### WHAT TO DO
Restate, word for word and with no pictures, the stretch of lines in the data below that begins at the line with "font-size: 16px ->" and ends at the line with "فإننا أعضاء مجلس", inclusive.

### DATASET RECORDS
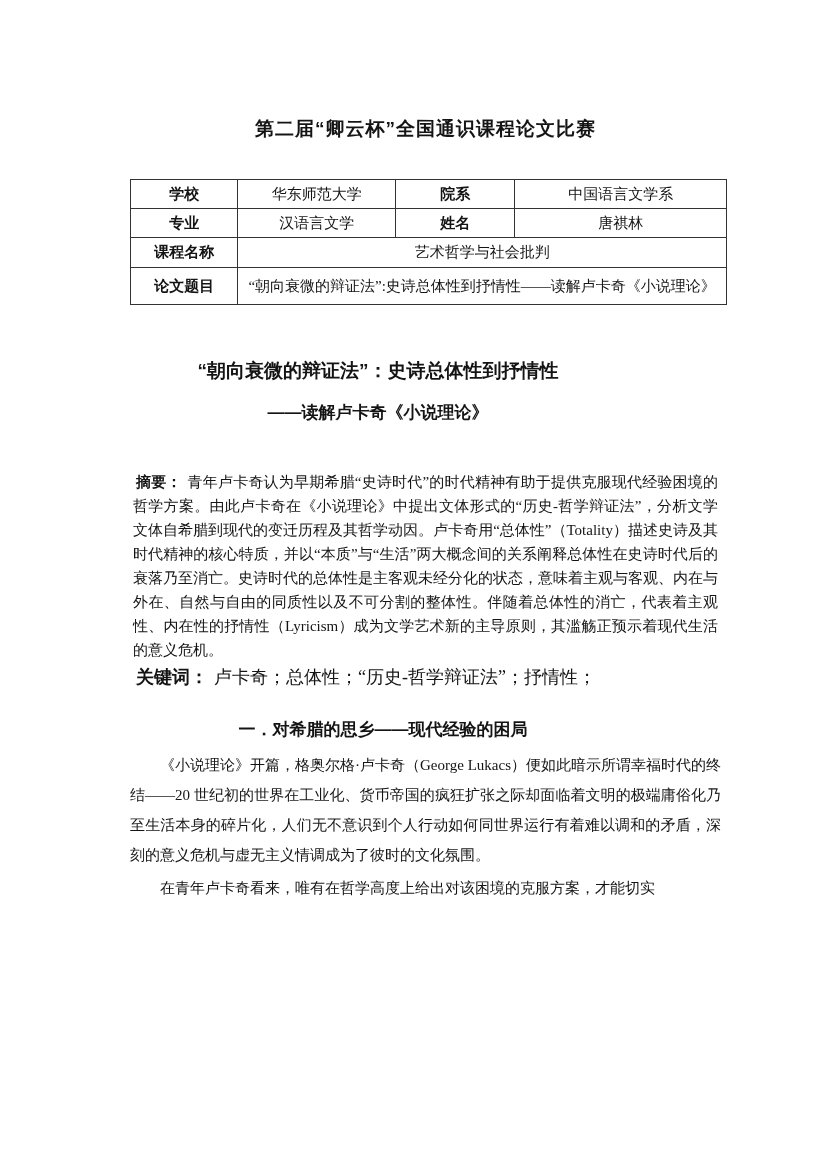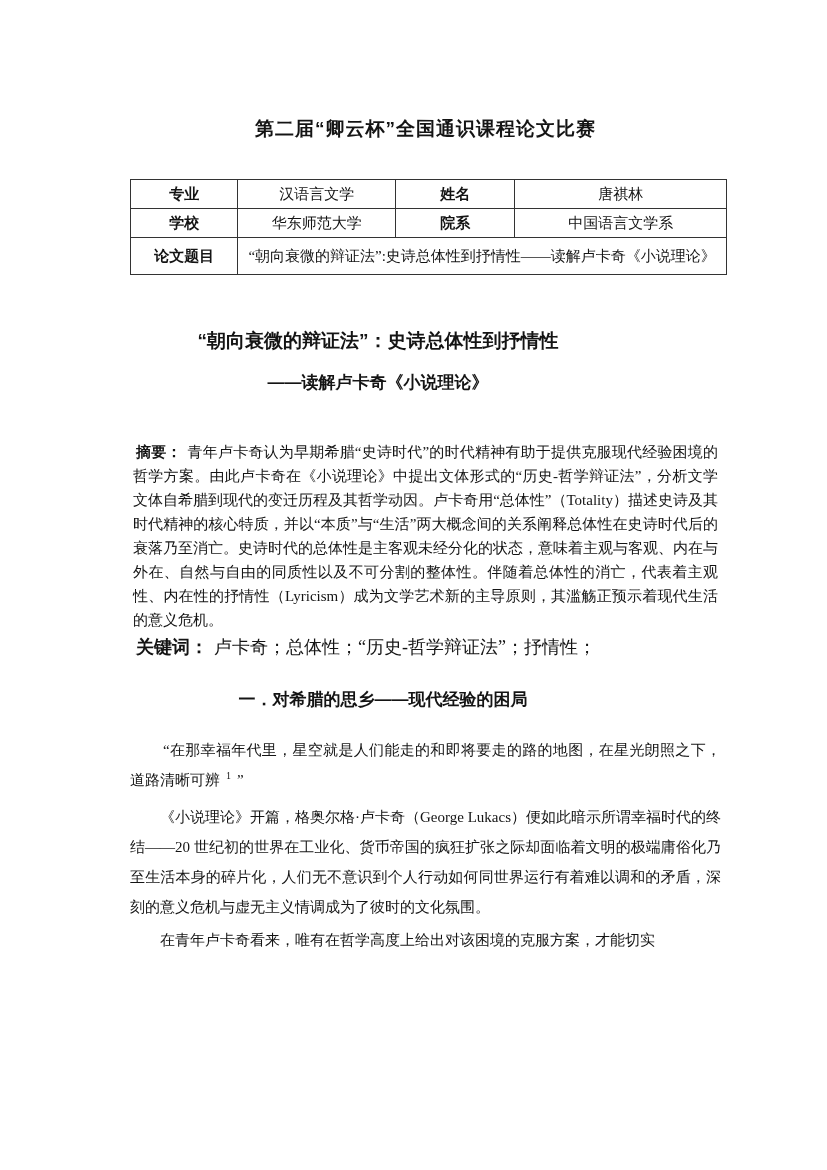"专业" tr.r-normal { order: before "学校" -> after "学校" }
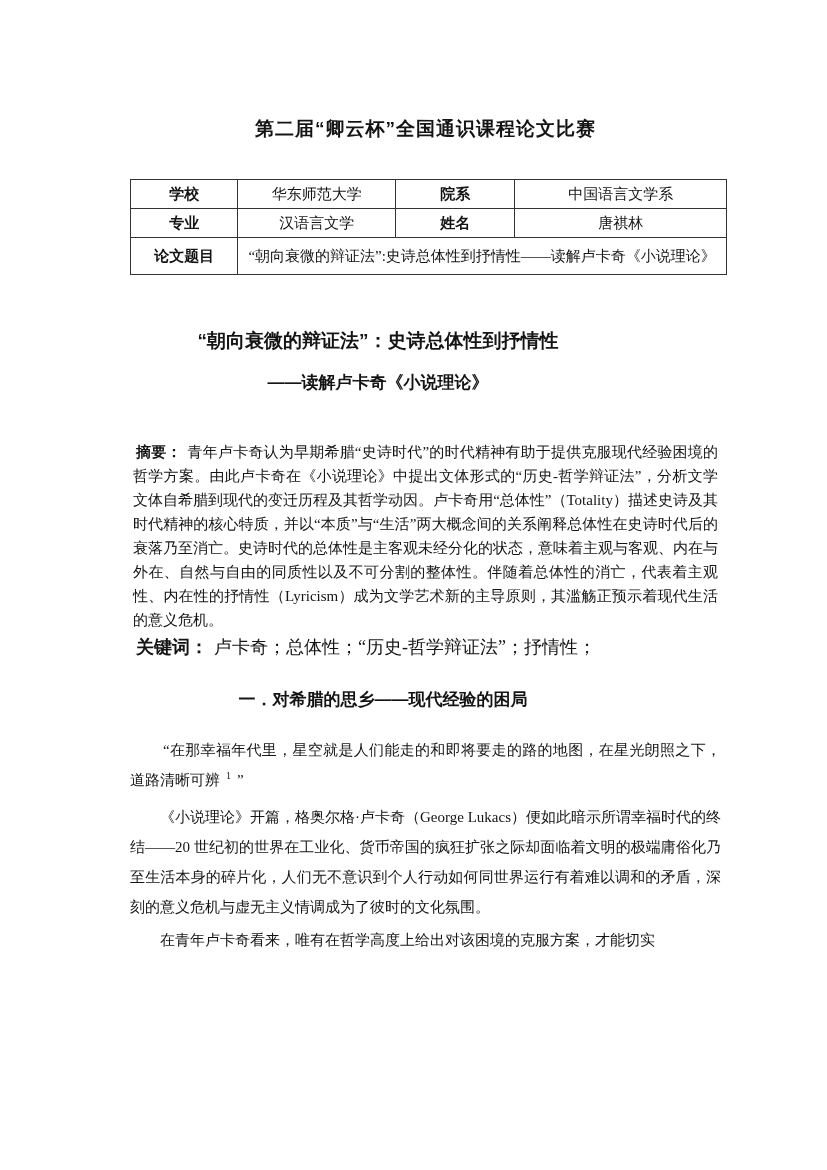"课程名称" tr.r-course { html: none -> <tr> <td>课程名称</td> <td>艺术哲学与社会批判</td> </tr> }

---

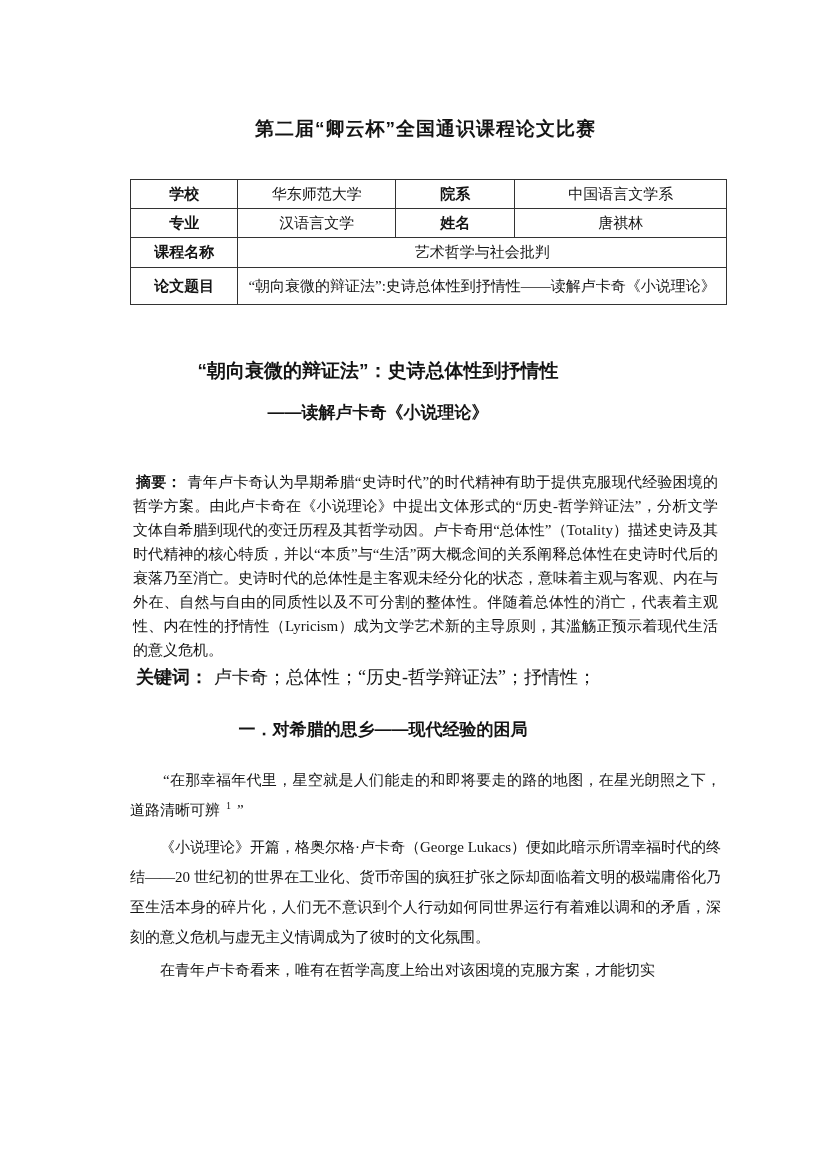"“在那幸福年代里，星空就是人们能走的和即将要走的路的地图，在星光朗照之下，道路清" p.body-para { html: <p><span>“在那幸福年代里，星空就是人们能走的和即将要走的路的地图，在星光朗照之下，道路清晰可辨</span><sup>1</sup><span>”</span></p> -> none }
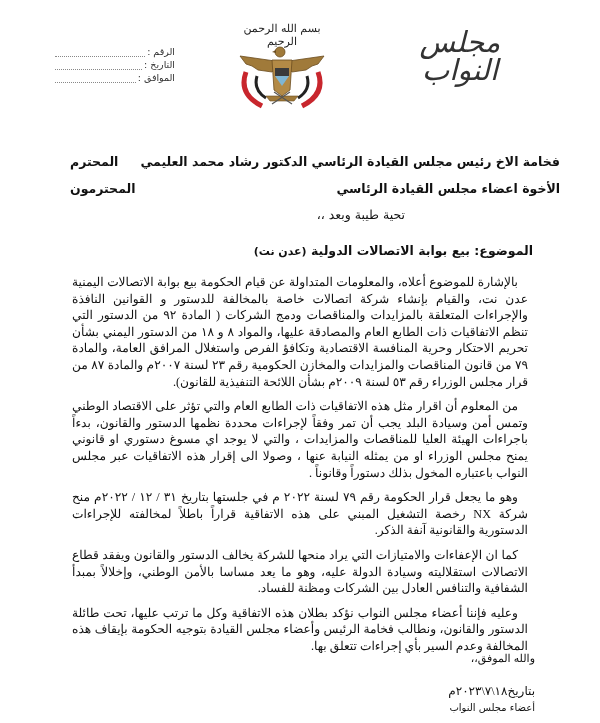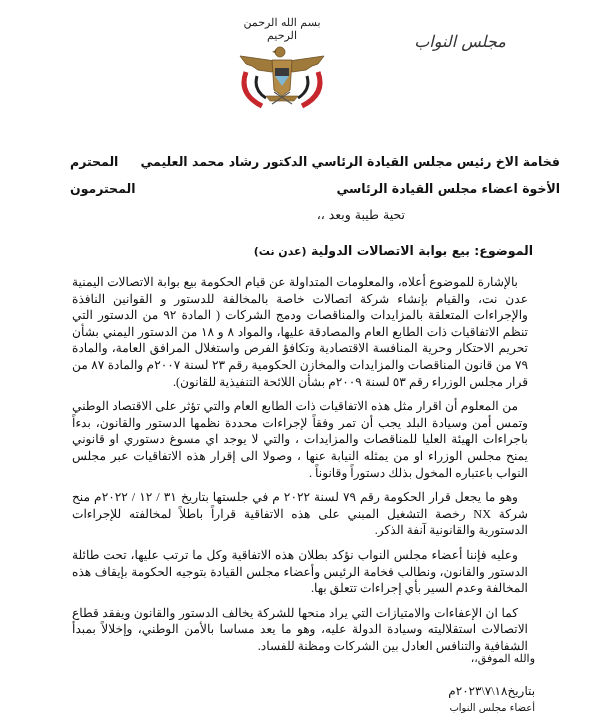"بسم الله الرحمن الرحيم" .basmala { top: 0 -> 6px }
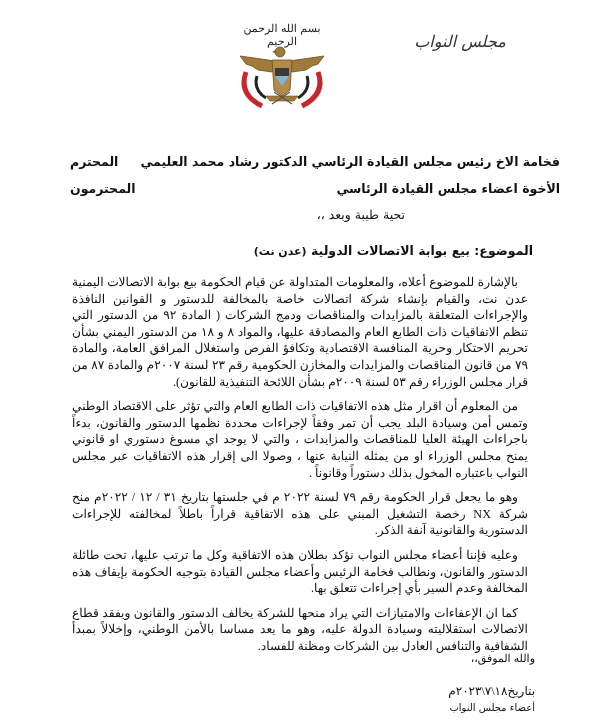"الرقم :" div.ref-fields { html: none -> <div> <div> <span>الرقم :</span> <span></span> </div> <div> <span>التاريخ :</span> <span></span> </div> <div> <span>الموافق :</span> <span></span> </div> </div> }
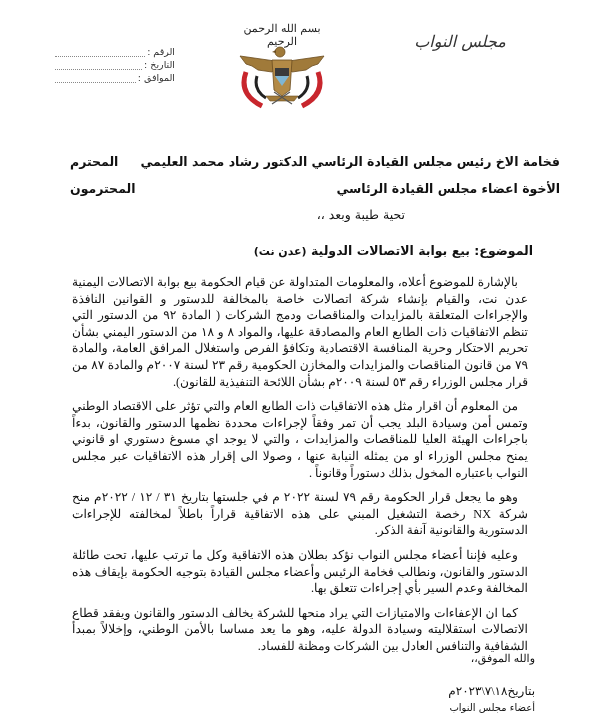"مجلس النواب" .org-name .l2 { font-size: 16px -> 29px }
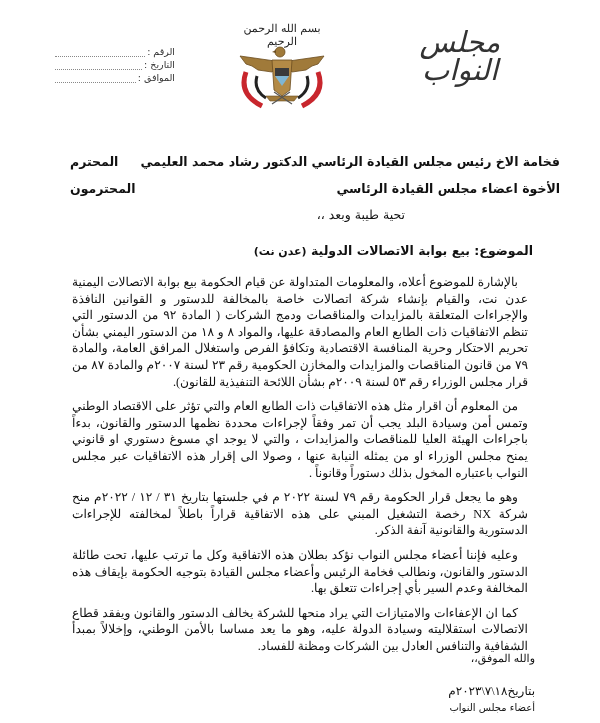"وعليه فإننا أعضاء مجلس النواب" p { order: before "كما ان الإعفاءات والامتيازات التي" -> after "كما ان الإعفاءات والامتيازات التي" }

---

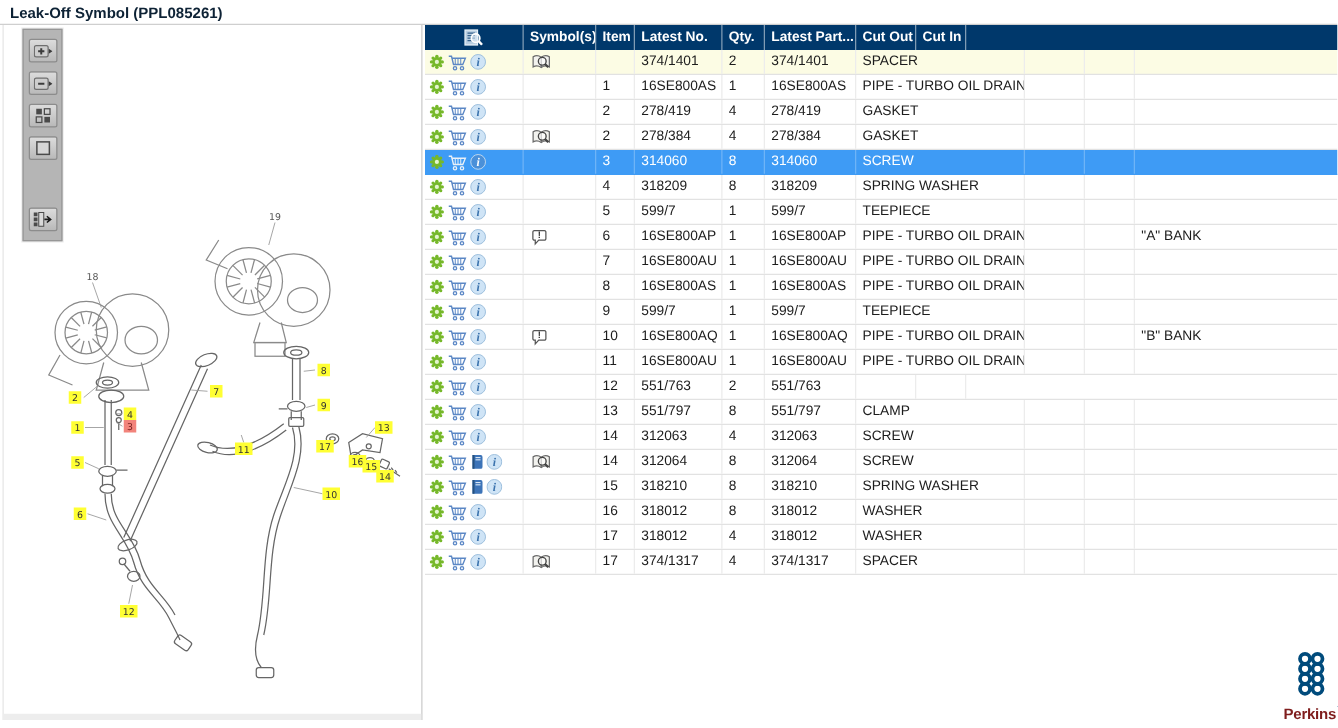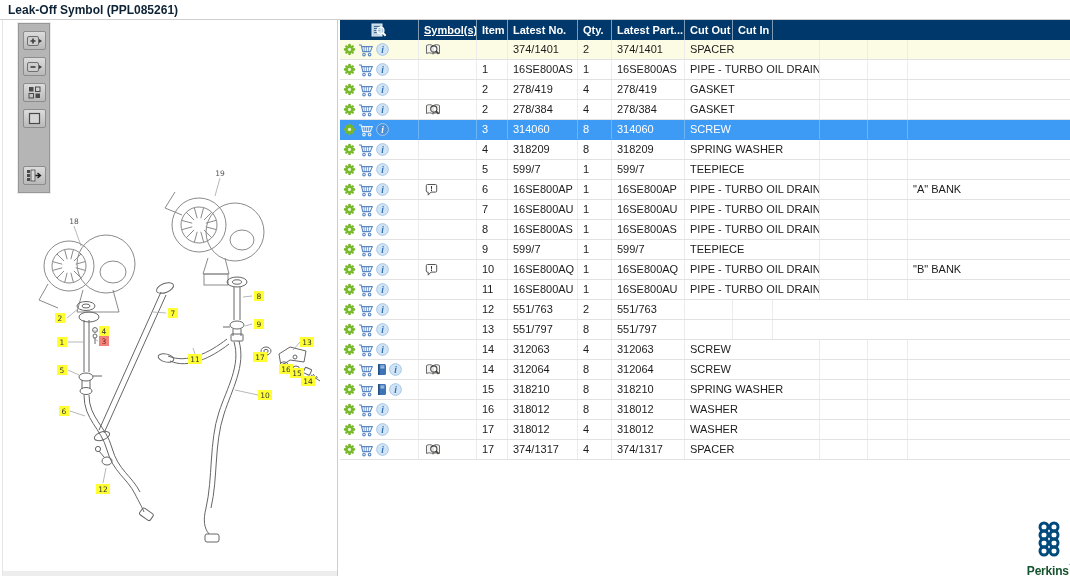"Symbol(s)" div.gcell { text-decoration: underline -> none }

### RESPONSE BELOW
"مجلس النواب" .org-name .l2 { font-size: 16px -> 29px }
"وعليه فإننا أعضاء مجلس النواب" p { order: before "كما ان الإعفاءات والامتيازات التي" -> after "كما ان الإعفاءات والامتيازات التي" }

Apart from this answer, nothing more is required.